## Action item
Find the line containing "G04 HOLES PLATED*" in the data below, then output that line and each one after it exactly, with nothing else.
[Provided entries]
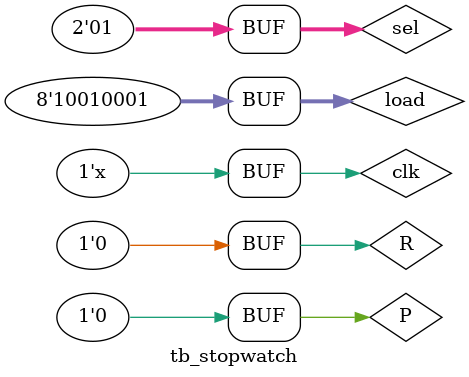
<source format=v>
`timescale 1ns / 1ps


module tb_stopwatch;
reg clk;
reg P;
reg R;
reg [7:0] load;
reg [1:0] sel;
wire [3:0] an;
wire [6:0] sseg;
wire [1:0] cstateDb;

stopwatch_main u1(.clk(clk),.P(P),.R(R),.load(load),.sel(sel),.an(an),.sseg(sseg)
,.cstateDb(cstateDb)
);

initial
begin
/*
//                  uncomment to test mode 0 countup
P=0;
clk = 0;
load = 8'h91;
sel = 2'b00;
R = 0;
#10;
R = 1;
#200;
R = 0;
#100;
P = 1;
#5;
P = 0;
*/


//                  uncomment to test mode 1 countup
P=0;
clk = 0;
load = 8'h91;
sel = 2'b01;
R = 0;
#10;
R = 1;
#200;
R = 0;
#100;
P = 1;
#5;
P = 0;


/*
//                  uncomment to test mode 2 countdown
P=0;
clk = 0;
load = 8'h01;
sel = 2'b10;
R = 0;
#10;
R = 1;
#200;
R = 0;
#100;
P = 1;
#5;
P = 0;
*/

/*
//                  uncomment to test mode 3 countdown
P=0;
clk = 0;
load = 8'h01;
sel = 2'b11;
R = 0;
#10;
R = 1;
#200;
R = 0;
#100;
P = 1;
#5;
P = 0;
*/
end

always
#5 clk = ~clk;

endmodule

</source>
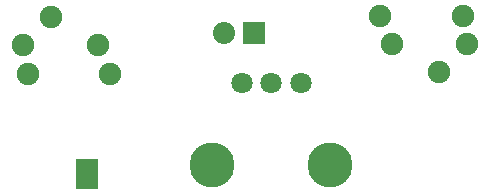
<source format=gbr>
G04 #@! TF.FileFunction,Soldermask,Bot*
%FSLAX46Y46*%
G04 Gerber Fmt 4.6, Leading zero omitted, Abs format (unit mm)*
G04 Created by KiCad (PCBNEW 4.0.0-rc1-stable) date 19.10.2015 17:54:31*
%MOMM*%
G01*
G04 APERTURE LIST*
%ADD10C,0.100000*%
%ADD11R,1.000000X1.000000*%
%ADD12C,3.800000*%
%ADD13C,1.800000*%
%ADD14C,1.899260*%
%ADD15R,1.876400X1.876400*%
%ADD16C,1.876400*%
G04 APERTURE END LIST*
D10*
D11*
X196748800Y-103272300D03*
X197548800Y-103272300D03*
X196748800Y-102472300D03*
X197548800Y-102472300D03*
X196748800Y-104072300D03*
X197548800Y-104072300D03*
D12*
X217750000Y-102524300D03*
X207750000Y-102524300D03*
D13*
X215250000Y-95524300D03*
X212750000Y-95524300D03*
X210250000Y-95524300D03*
D14*
X191721360Y-92382000D03*
X192120140Y-94782300D03*
X194121660Y-89981700D03*
X199120380Y-94782300D03*
X198119620Y-92382000D03*
X229361340Y-92274200D03*
X228962560Y-89873900D03*
X226961040Y-94674500D03*
X221962320Y-89873900D03*
X222963080Y-92274200D03*
D15*
X211317600Y-91304500D03*
D16*
X208777600Y-91304500D03*
M02*

</source>
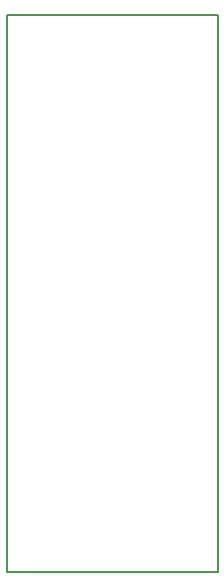
<source format=gm1>
G04 MADE WITH FRITZING*
G04 WWW.FRITZING.ORG*
G04 DOUBLE SIDED*
G04 HOLES PLATED*
G04 CONTOUR ON CENTER OF CONTOUR VECTOR*
%ASAXBY*%
%FSLAX23Y23*%
%MOIN*%
%OFA0B0*%
%SFA1.0B1.0*%
%ADD10R,0.711929X1.865470*%
%ADD11C,0.008000*%
%ADD10C,0.008*%
%LNCONTOUR*%
G90*
G70*
G54D10*
G54D11*
X4Y1861D02*
X708Y1861D01*
X708Y4D01*
X4Y4D01*
X4Y1861D01*
D02*
G04 End of contour*
M02*
</source>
[/Provided entries]
## Answer to the exercise
G04 HOLES PLATED*
G04 CONTOUR ON CENTER OF CONTOUR VECTOR*
%ASAXBY*%
%FSLAX23Y23*%
%MOIN*%
%OFA0B0*%
%SFA1.0B1.0*%
%ADD10R,0.711929X1.865470*%
%ADD11C,0.008000*%
%ADD10C,0.008*%
%LNCONTOUR*%
G90*
G70*
G54D10*
G54D11*
X4Y1861D02*
X708Y1861D01*
X708Y4D01*
X4Y4D01*
X4Y1861D01*
D02*
G04 End of contour*
M02*
</source>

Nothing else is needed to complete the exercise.